«Вы рядились в шелковые платья и разбрасывали подарки на право и лево, чтобы создать себе репутацию богатой женщины, не понимая, что этой репутацией Вы гнули меня к земле, сделали то, что в 7 лет нашей счастливой жизни я не мог и глаз поднять светлых и спокойных на людей, тревожно искал в их словах скрытой мысли – не думают ли они, что я продал себя Вам за богатство. Все видели разницу наших возрастов и всем Вы жаловались, что я подлый распутник; что же могли они думать иное, кроме того, что я женился на деньгах… Легко мне было… Сынок со стороны, ждущий наследства… Вы хвастали, что содержали меня. Я и жениться решился на Вас, только получив стипендию, мысль, что на меня будут смотреть как на женившегося на деньгах, жгла меня еще до брака».
И опять мотив унижения, придавленности, а точнее – ощущение этого унижения, болезненная реакция на один только намек, будто бы он женился из-за денег. К этому письму мы еще обратимся, а новой загадкой в розановской судьбе становится его учеба на историко-филологическом факультете Московского университета. Тут возникает сразу несколько вопросов. Как он решился туда поступить с очень посредственным аттестатом, в котором в основном были тройки, включая русскую словесность и историю? Почему выбрал именно Московский, а не Казанский, где учился его старший брат? Почему не петербургский? Ведь в девятнадцатом веке такой абсолютной славы у МГУ (а, впрочем, он назывался тогда не государственным, а императорским) не было. Или же на его выбор повлияла Суслова? Последнее представляется более чем вероятным, потому что именно в Москве на университетских женских курсах профессора Герье одно время училась Аполлинария, и это был тот самый Владимир Иванович Герье, кто будет читать лекции и Василию Розанову, а впоследствии станет его адресатом. Вот, кстати, еще один «Поленькин» след в розановской судьбе.
Но самое главное – почему университетские годы, в отличие от гимназических, прошли для Розанова практически бесследно? Если верить его свидетельствам, то университет он «проспал». На «постылых» лекциях ковырял в носу, отвечал по шпаргалкам, что тоже выглядит довольно странно, ибо в эту пору там читали лекции Буслаев, Веселовский, Тихонравов, Фортунатов, Соловьев, Ключевский, Корш, Герье, Цветаев[10]. И тем не менее о гимназии и гимназистах, гимназических учителях Розанов писал много, страстно, нервно, восхищенно (один только «опавший лист» чего стоит: «Если что из “Российской державы” я оставил бы, то гимназистов. На них даже и “страшный суд” зубы обломает»), а про университет, про студенчество и профессуру таких слов не найти.

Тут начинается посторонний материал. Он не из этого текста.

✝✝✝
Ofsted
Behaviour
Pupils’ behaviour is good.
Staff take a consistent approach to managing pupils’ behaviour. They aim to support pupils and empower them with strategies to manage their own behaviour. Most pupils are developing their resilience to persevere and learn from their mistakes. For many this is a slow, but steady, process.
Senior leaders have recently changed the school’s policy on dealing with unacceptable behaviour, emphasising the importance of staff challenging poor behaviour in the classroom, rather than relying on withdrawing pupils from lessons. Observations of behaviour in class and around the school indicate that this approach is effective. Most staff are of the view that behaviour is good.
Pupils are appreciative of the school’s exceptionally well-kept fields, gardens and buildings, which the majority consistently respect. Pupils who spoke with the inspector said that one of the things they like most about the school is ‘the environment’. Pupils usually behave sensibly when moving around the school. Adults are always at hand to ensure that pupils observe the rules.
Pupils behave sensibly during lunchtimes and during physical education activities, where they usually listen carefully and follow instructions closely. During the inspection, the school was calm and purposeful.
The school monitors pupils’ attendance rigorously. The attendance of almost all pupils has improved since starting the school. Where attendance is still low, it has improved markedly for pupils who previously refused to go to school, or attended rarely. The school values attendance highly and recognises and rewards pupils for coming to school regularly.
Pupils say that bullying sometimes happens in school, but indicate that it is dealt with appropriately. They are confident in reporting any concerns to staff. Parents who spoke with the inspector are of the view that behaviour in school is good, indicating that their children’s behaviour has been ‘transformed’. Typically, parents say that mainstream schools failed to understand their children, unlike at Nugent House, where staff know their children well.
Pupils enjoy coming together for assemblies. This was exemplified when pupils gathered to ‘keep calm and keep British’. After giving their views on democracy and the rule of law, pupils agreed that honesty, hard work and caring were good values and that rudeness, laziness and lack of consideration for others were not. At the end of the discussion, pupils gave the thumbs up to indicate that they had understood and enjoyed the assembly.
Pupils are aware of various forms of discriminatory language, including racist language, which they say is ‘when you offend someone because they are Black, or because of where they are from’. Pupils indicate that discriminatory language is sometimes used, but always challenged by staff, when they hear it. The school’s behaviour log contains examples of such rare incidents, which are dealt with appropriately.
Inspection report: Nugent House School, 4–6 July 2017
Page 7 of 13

Эти годы и в самом деле канули, если не считать более поздней статьи об университетском образовании. Но это статья, а в нижегородской анкете он прямо написал: «В университете (историч. – филолог. факультет) я беспричинно изменился именно, я стал испытывать постоянную внутреннюю скуку, совершенно (безграничную), и позволю выразиться – “скука родила во мне мудрость”. Все рациональное, отчетливое, явное, позитивное мне стало скучно. “Бог весть почему” профессора, студенты, сам я, “свое все” (миросозерцание) скучно и скучно». И еще более резко высказался в письме Страхову: «Из университета я вышел с глубоким отвращением к преподаваемой науке». В письме Константину Леонтьеву университет просто изничтожил: «Я рад, что Вы браните профессоров и студентов; первое условие для ищущего истины человека – это презрение к нашим университетам, переполненным краснощекими и вертлявыми мальчишками вверху и внизу. Это умственные и часто вообще духовные проститутки – и только. И как это сделалось – непостижимо, удивительно!»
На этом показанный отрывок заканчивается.